● What you are asked to do: Restate the listing word for word. Stop at the line that holds "Kegiatan penciptaan, pengubahan, atau", include it, and leave out all pictures.

=== Section Start ===

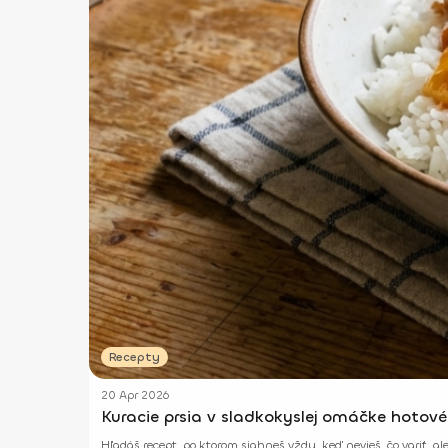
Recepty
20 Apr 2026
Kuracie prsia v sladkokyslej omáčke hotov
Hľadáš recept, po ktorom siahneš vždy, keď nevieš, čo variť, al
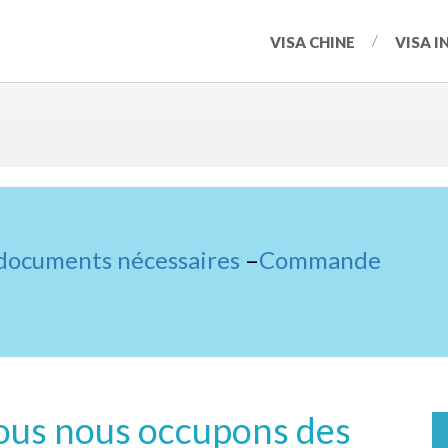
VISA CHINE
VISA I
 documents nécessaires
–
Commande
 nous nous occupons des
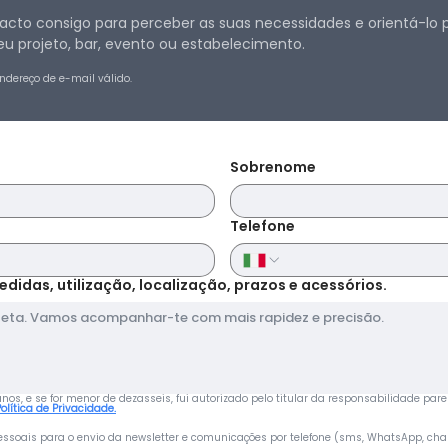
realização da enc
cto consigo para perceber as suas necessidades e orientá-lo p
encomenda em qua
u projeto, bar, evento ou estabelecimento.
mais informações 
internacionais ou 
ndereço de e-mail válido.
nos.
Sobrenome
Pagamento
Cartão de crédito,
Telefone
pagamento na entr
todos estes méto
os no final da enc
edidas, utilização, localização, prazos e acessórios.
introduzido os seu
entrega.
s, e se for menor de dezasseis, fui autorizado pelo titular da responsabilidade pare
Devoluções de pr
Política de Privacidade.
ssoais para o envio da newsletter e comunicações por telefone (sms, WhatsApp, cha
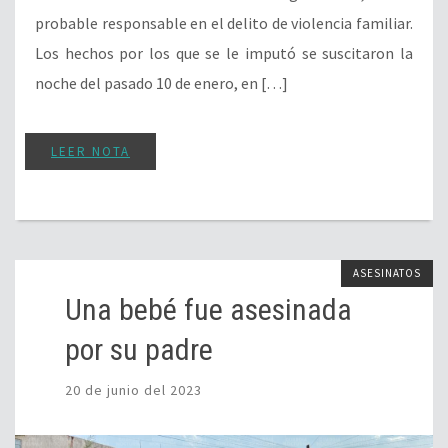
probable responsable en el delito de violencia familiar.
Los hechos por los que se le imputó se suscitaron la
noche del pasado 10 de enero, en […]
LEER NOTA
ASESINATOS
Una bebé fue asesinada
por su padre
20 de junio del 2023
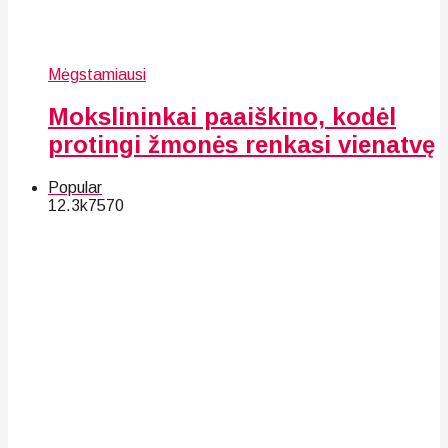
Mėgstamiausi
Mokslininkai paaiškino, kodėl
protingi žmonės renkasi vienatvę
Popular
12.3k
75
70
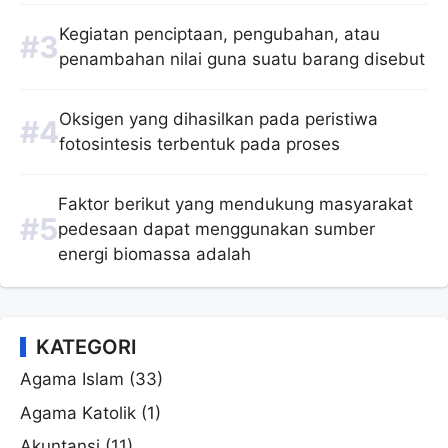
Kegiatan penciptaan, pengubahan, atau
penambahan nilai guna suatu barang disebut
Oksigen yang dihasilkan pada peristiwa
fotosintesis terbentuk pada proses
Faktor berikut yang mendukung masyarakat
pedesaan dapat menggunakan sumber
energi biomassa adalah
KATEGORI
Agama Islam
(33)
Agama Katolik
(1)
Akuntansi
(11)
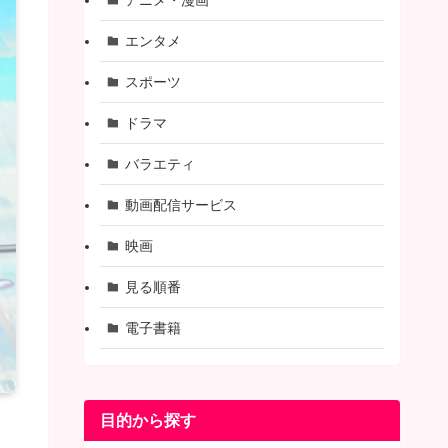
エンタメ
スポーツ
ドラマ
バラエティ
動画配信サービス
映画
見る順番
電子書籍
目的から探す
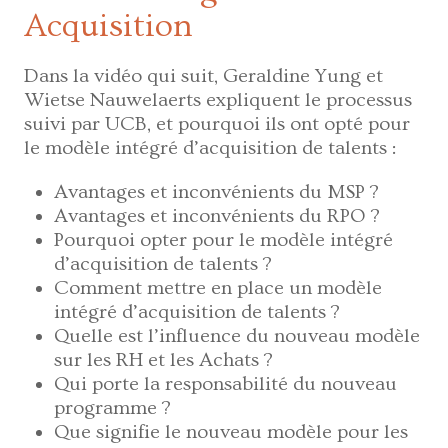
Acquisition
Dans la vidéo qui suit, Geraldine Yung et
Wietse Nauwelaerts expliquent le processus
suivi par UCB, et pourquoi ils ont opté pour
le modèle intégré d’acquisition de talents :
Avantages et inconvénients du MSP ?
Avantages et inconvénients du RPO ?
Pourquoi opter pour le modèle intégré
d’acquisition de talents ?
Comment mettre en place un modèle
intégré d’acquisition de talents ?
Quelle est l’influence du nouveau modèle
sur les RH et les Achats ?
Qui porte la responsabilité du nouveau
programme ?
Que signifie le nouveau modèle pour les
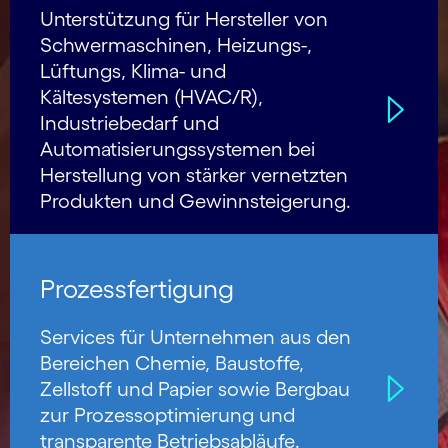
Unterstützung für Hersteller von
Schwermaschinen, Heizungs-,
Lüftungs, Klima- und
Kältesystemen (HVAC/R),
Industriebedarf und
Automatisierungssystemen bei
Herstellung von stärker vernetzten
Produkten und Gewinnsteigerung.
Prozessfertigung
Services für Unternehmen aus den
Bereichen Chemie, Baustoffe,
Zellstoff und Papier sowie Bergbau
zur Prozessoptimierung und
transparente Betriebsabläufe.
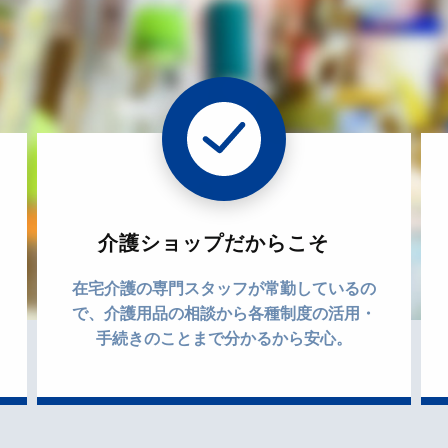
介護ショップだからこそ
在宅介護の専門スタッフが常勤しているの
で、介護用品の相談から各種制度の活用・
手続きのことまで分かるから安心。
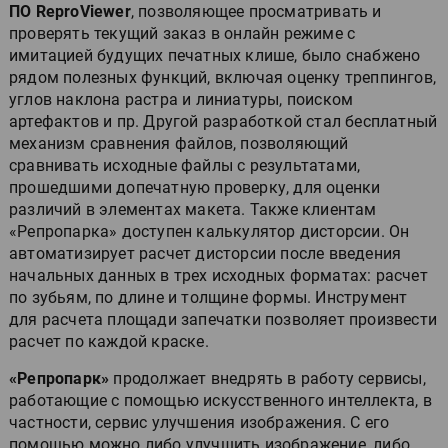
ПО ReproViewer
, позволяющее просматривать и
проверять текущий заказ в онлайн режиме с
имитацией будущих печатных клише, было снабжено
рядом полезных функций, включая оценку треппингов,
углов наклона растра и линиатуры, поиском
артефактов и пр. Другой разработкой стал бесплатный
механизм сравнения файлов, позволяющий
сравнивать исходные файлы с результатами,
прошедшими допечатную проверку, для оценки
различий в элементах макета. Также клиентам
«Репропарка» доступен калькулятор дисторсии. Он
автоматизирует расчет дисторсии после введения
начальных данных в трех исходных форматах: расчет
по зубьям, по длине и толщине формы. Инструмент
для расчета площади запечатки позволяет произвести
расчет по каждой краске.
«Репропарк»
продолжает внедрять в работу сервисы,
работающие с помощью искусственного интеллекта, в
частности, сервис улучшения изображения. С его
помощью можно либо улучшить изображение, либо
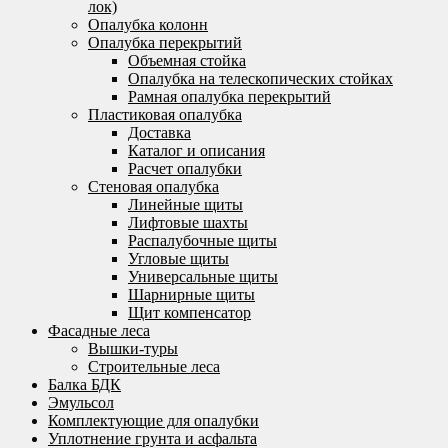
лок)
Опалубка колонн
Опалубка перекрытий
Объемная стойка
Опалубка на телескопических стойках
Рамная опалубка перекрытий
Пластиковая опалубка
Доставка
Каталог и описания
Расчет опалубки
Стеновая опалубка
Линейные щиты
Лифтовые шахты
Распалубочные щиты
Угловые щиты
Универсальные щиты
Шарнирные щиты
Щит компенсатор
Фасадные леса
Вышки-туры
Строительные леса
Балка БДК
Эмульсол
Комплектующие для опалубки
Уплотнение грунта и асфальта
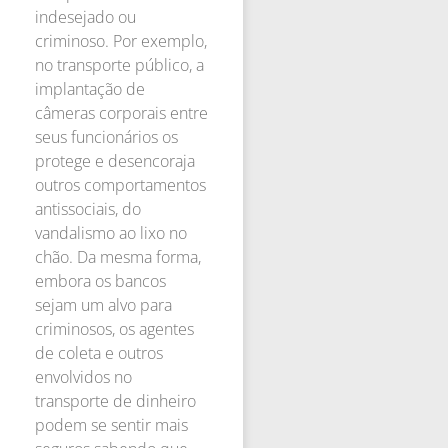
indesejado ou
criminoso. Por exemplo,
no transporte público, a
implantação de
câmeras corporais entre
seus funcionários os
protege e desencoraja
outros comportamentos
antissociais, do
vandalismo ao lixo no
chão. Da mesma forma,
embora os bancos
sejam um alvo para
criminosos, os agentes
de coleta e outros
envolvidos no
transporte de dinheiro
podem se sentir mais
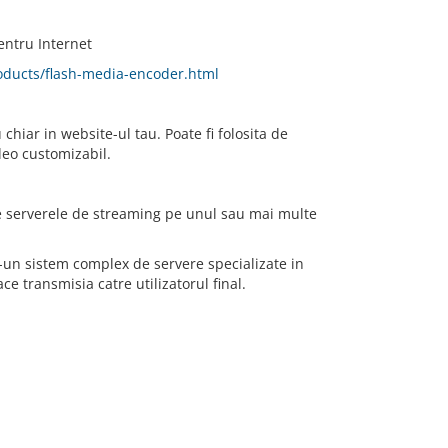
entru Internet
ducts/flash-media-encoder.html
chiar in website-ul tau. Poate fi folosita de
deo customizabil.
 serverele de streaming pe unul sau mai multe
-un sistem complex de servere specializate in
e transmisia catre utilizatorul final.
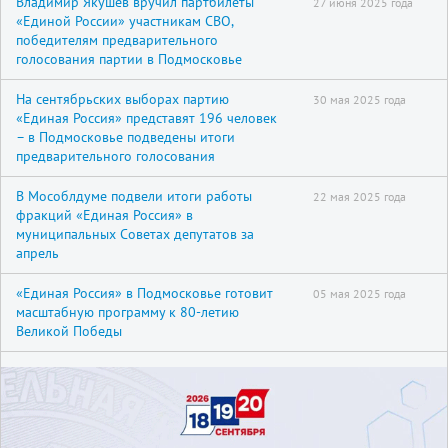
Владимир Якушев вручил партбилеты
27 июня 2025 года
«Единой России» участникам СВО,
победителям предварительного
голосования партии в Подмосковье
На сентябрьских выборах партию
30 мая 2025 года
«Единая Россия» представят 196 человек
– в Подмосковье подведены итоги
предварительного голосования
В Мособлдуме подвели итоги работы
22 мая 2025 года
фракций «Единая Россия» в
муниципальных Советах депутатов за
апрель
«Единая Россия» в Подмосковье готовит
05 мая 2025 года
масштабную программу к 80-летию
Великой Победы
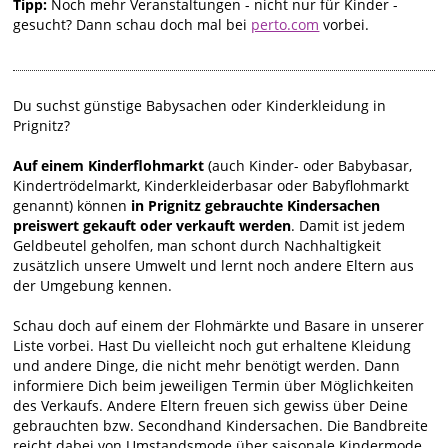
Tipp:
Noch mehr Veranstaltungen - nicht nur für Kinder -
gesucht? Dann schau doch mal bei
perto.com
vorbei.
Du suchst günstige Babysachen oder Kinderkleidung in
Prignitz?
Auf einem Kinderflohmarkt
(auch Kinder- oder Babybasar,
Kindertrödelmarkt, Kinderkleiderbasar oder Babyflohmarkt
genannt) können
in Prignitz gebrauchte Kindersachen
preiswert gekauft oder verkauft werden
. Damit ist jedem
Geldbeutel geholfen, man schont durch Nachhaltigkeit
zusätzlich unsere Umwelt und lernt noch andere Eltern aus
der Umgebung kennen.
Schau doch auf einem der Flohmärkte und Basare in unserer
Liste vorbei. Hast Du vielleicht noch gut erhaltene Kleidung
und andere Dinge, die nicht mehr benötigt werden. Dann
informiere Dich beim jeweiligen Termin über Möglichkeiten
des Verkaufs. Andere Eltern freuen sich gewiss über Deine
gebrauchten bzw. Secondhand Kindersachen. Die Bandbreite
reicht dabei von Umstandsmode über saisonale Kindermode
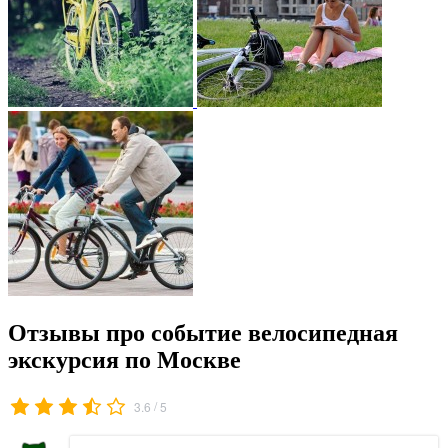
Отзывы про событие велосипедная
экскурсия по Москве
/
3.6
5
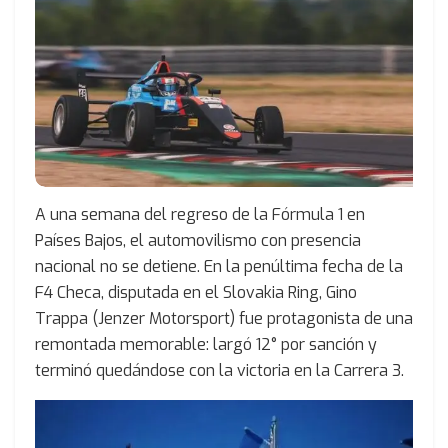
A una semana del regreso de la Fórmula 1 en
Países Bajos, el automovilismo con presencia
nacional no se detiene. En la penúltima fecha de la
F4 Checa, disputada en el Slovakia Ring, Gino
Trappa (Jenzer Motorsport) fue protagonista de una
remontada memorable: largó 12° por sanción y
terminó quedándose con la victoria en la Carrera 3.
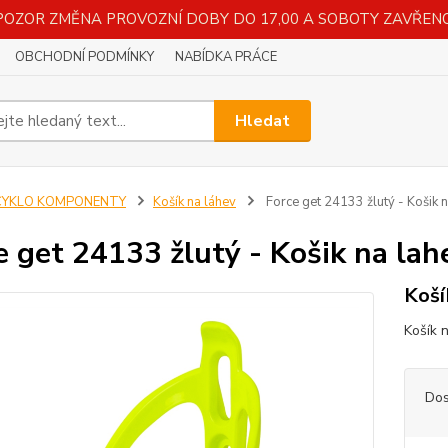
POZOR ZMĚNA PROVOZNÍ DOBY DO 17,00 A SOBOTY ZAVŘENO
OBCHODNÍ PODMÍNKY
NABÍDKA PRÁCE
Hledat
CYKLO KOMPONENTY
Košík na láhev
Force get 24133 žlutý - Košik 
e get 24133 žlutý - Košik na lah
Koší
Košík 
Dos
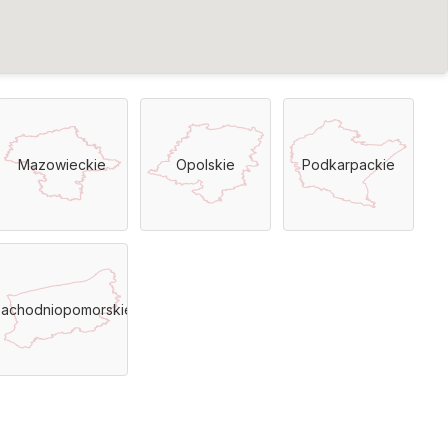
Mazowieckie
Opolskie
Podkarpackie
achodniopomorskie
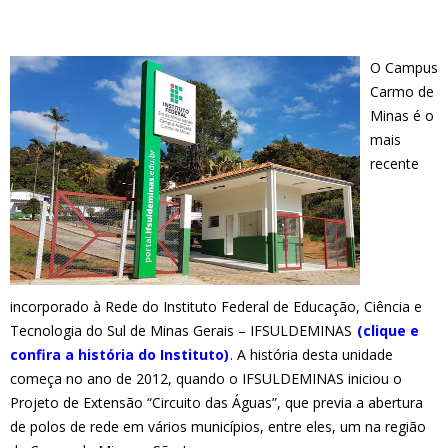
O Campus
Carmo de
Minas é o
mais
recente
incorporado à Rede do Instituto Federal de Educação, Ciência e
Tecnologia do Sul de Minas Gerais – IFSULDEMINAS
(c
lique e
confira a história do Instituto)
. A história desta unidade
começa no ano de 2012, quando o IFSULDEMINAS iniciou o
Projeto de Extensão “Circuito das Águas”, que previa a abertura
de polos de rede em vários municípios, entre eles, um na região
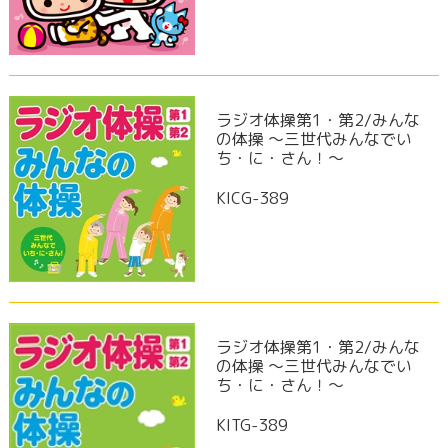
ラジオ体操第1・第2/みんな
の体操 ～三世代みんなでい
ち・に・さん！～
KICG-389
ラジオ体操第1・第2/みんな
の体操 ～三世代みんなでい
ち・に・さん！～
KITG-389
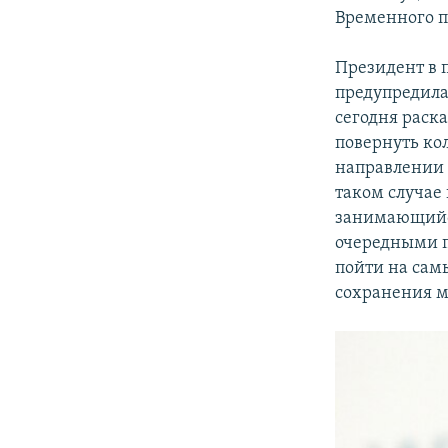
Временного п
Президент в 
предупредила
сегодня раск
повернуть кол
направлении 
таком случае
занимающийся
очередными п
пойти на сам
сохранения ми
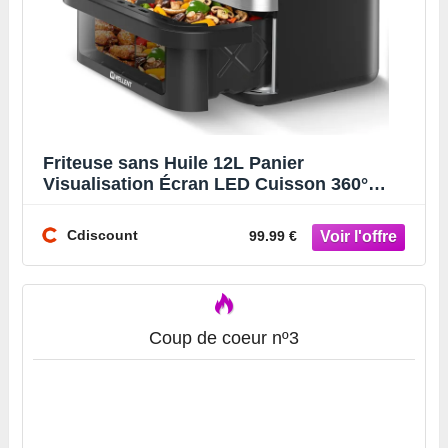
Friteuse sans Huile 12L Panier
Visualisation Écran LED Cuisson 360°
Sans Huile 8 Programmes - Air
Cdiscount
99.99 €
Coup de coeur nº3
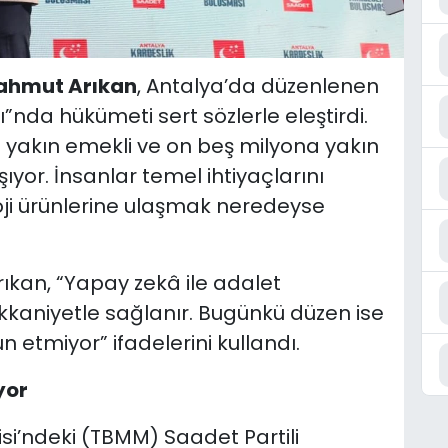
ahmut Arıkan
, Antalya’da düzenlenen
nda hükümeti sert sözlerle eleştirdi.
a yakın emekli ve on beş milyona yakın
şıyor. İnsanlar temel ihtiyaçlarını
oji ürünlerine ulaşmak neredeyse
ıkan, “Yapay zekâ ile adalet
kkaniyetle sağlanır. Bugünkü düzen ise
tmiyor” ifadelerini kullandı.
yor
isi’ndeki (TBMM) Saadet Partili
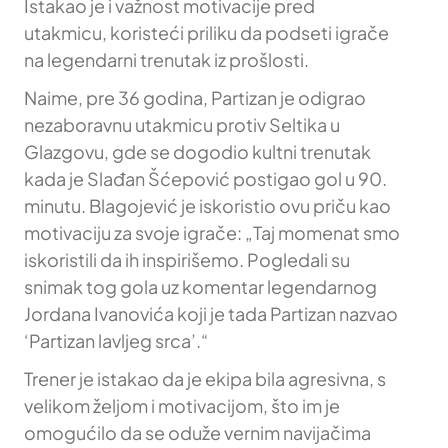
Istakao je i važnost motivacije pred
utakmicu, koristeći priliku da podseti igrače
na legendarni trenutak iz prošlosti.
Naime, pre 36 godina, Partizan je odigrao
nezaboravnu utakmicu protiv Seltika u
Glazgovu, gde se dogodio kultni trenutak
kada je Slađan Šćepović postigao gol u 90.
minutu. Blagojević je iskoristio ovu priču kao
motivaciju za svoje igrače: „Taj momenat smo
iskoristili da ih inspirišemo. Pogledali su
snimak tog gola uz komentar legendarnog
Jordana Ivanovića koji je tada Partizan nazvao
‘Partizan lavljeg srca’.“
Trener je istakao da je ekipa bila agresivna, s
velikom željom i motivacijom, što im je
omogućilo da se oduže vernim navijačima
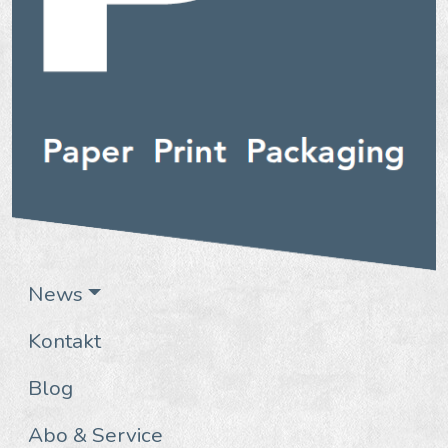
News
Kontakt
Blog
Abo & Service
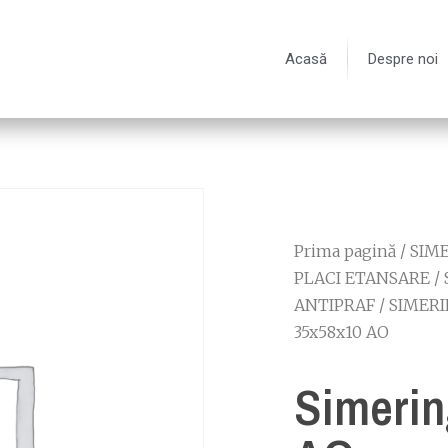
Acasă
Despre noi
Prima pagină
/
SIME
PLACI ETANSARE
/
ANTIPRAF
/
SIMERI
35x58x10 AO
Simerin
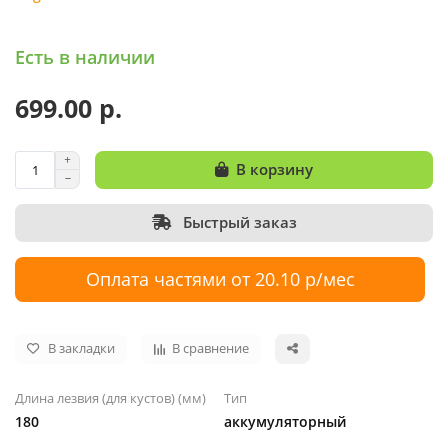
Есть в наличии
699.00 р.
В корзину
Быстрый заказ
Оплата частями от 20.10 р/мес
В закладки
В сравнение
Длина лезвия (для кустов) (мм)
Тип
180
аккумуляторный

=== Section End ===

● Written response:
Recepty
20 Apr 2026
Kuracie prsia v sladkokyslej omáčke hotov
Hľadáš recept, po ktorom siahneš vždy, keď nevieš, čo variť, al
VISA CHINE
VISA I
 documents nécessaires
–
Commande
 nous nous occupons des
realização da enc
cto consigo para perceber as suas necessidades e orientá-lo p
encomenda em qua
u projeto, bar, evento ou estabelecimento.
mais informações 
internacionais ou 
ndereço de e-mail válido.
nos.
Sobrenome
Pagamento
Cartão de crédito,
Telefone
pagamento na entr
todos estes méto
os no final da enc
edidas, utilização, localização, prazos e acessórios.
introduzido os seu
entrega.
s, e se for menor de dezasseis, fui autorizado pelo titular da responsabilidade pare
Devoluções de pr
Política de Privacidade.
ssoais para o envio da newsletter e comunicações por telefone (sms, WhatsApp, cha
probable responsable en el delito de violencia familiar.
Los hechos por los que se le imputó se suscitaron la
noche del pasado 10 de enero, en […]
LEER NOTA
ASESINATOS
Una bebé fue asesinada
por su padre
20 de junio del 2023
Mėgstamiausi
Mokslininkai paaiškino, kodėl
protingi žmonės renkasi vienatvę
Popular
12.3k
75
70
Kegiatan penciptaan, pengubahan, atau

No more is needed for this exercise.